Needed from the entries below: every line that holds the word "FEED".

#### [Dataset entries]
=====

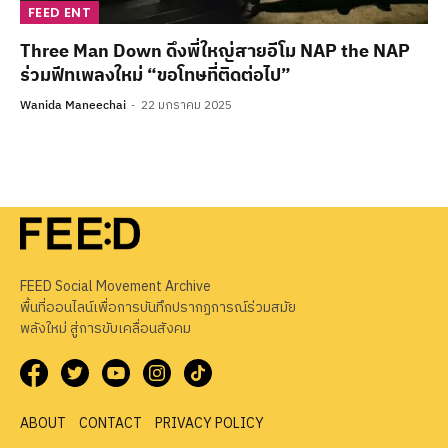
FEED ENT
Three Man Down ดึงพี่ใหญ่สายอีโม NAP the NAP
ร่วมฟีทเพลงใหม่ “ขอโทษที่ติดต่อไป”
Wanida Maneechai
22 มกราคม 2025
FEED Social Movement Archive
พื้นที่ออนไลน์เพื่อการบันทึกปรากฏการณ์ร่วมสมัย
พลังใหม่ สู่การขับเคลื่อนสังคม
ABOUT
CONTACT
PRIVACY POLICY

=====

#### [Reply]
FEED ENT
FEED Social Movement Archive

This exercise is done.